Private Plans

PRIVATE LABEL COULD move center-stage this year as Sears, Roebuck & Co. and Kmart Corp. merge their portfolios under the new Sears Holdings Corp.

Store brands and real estate are the strongest assets for Kmart and Sears, which announced merger plans in November. Analysts say their combined private-label strength could make the two struggling retailers a strong single competitor in about three years.

Kmart and Sears can’t discuss plans until the deal is finalized, probably in March. But they have said they may share private-label brands in some markets, especially where one chain is absent or one is strong in a certain segment. That could put Lands’ End, Kenmore and Craftsman in some Kmart stores, and Martha Stewart, Route 66 and Jaclyn Smith in some Sears stores.

“If they merge into a single format, they could make it a house of private-label dry goods brands,” says Ben Ball, senior VP with retail consultancy Dechert-Hampe & Co., Northbrook, IL.

If they raise enough cash by liquidating real estate and exiting malls, they could build private label and “become a threat to other retailers in about three years,” adds Ball, who expects little change for six months.

For now, each chain will keep its own name and brand positioning. Sears Holdings may close some stores, or convert Sears to Kmart (and vice versa). That could give Sears’ fledgling Sears Grand stores a boost: Sears has seven smaller-sized Grand stores and plans to have 12 to 14 by yearend, as well as 70 off-mall Sears stores (September 2004 PROMO).

“They’ll probably convert a number of Kmart stores to Sears Grand,” says Ken Bernhardt, chairman of the marketing department at The Robinson College of Business at Georgia State University.

A private-label plan could diminish packaged goods’ importance to Kmart. That would be good for dollar stores, whose low-income, inner-city shoppers mirror Kmart shoppers in many markets, Ball says.

Sears Holdings also could take its neighborhood-market Sears Grand model, add food, and “finally fulfill the old hypermarket model,” he adds. That would favor national brands.

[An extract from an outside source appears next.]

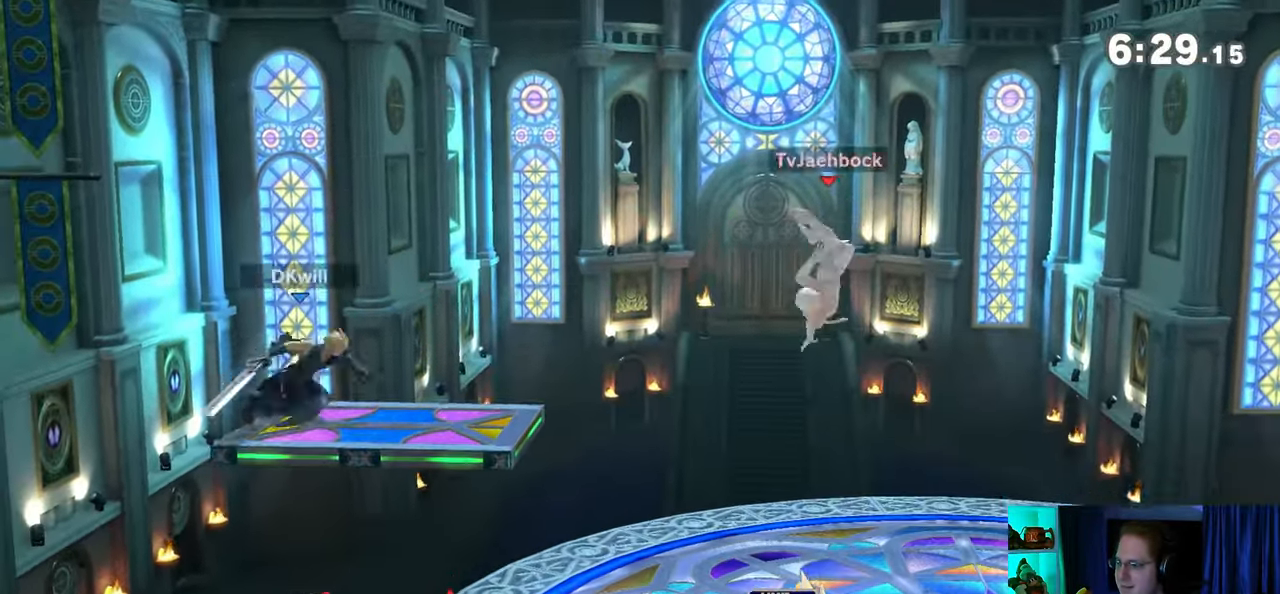
{"buttons": [], "left_stick": "center", "right_stick": "center", "events": [[167, "R1", "down"], [200, "R1", "up"]]}
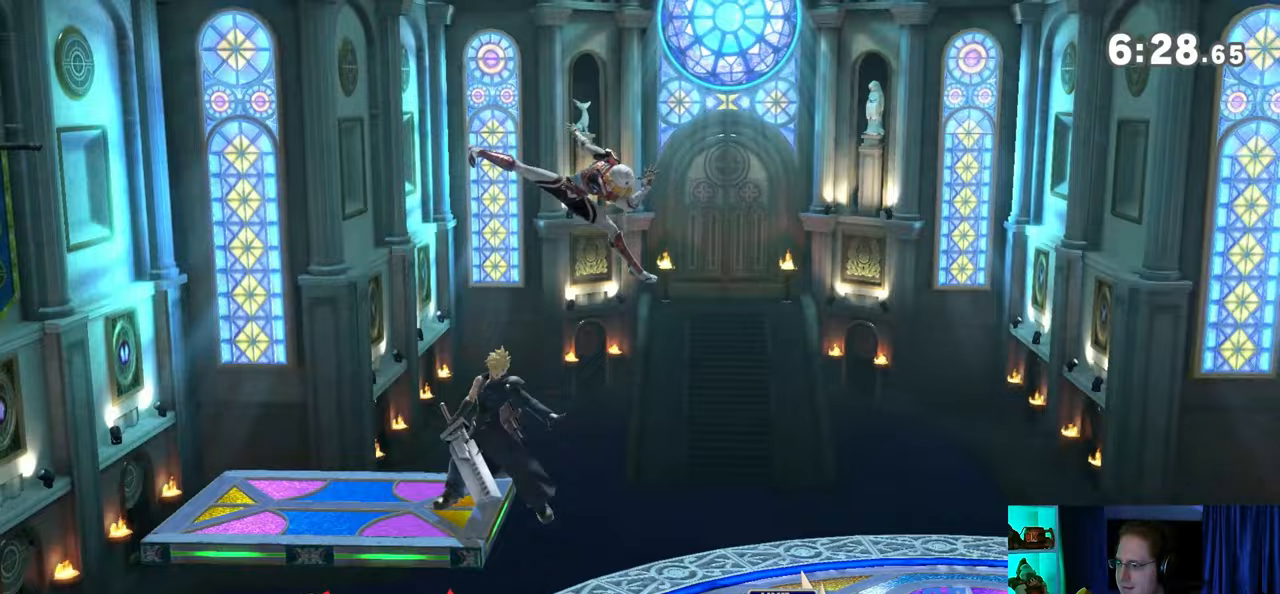
{"buttons": [], "left_stick": "down", "right_stick": "center", "events": [[67, "left_stick", "right"], [133, "right_stick", "up"], [200, "left_stick", "down"], [200, "right_stick", "center"], [317, "left_stick", "up-right"], [483, "left_stick", "down"]]}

Brands draw consumers, add variety — and bring trade dollars that retailers can use for operations. “It’s a question of how badly they need manufacturers’ cash for operations right now,” Ball says. “It depends on how fast they could sell real estate to build capital.”

Pooling private-label brands would eliminate weaker private label, not national brands, Bernhardt says. “Consumers see Kmart’s private label as national brands. If they can build loyalty to those brands, people will have to come to their stores to get it.”

That would make Kmart less vulnerable to competitors’ pricing, especially Wal-Mart.

But Kmart and Sears both need to to improve their merchandise mix, eliminate out-of-stocks and clean up their stores to better compete with Wal-Mart and Target Stores.

“Wal-Mart owns the low-price end of the market, and the merger won’t change that,” Bernhardt says. “Good marketing won’t overcome bad locations, dirty stores and poor operations.”